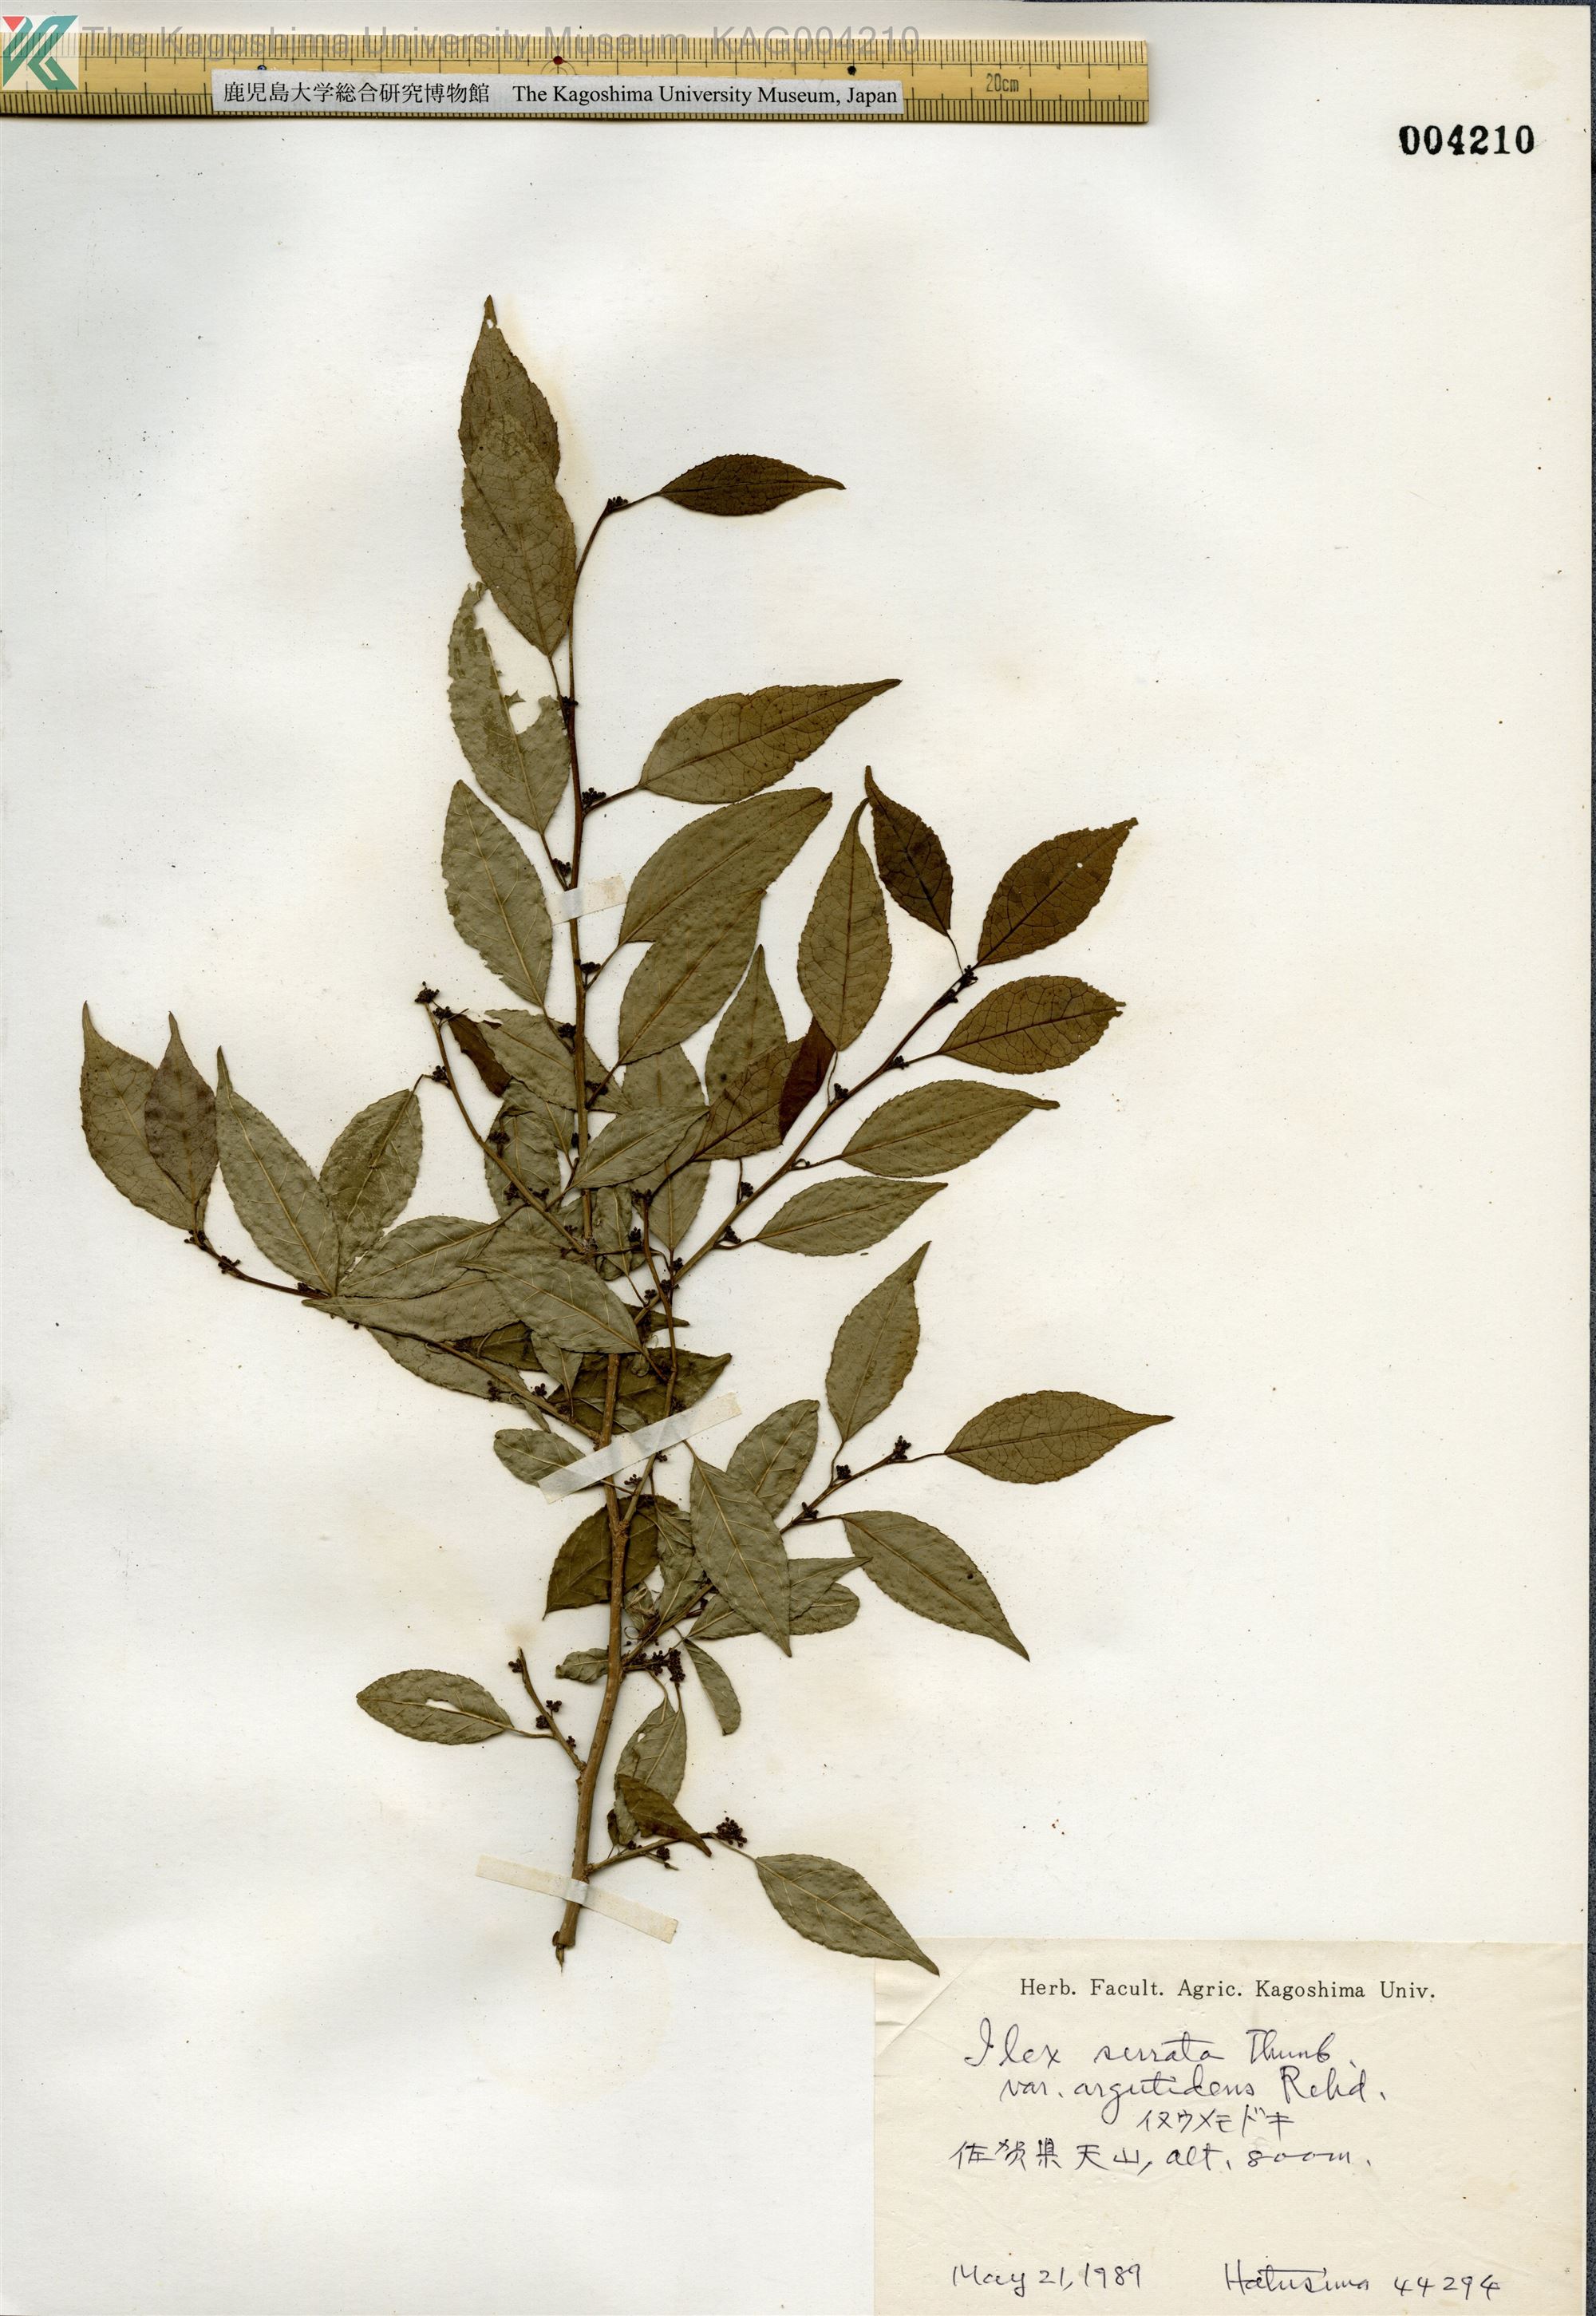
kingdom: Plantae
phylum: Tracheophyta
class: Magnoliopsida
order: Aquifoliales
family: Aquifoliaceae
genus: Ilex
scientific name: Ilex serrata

★ ★ ★ ★ ★ ★ ★

* _Written task_: Render every line of the listing above as a numbered list, skipping blank lines and leaving out the picture.

* _Solved exercise_:
1. kingdom: Plantae
2. phylum: Tracheophyta
3. class: Magnoliopsida
4. order: Aquifoliales
5. family: Aquifoliaceae
6. genus: Ilex
7. scientific name: Ilex serrata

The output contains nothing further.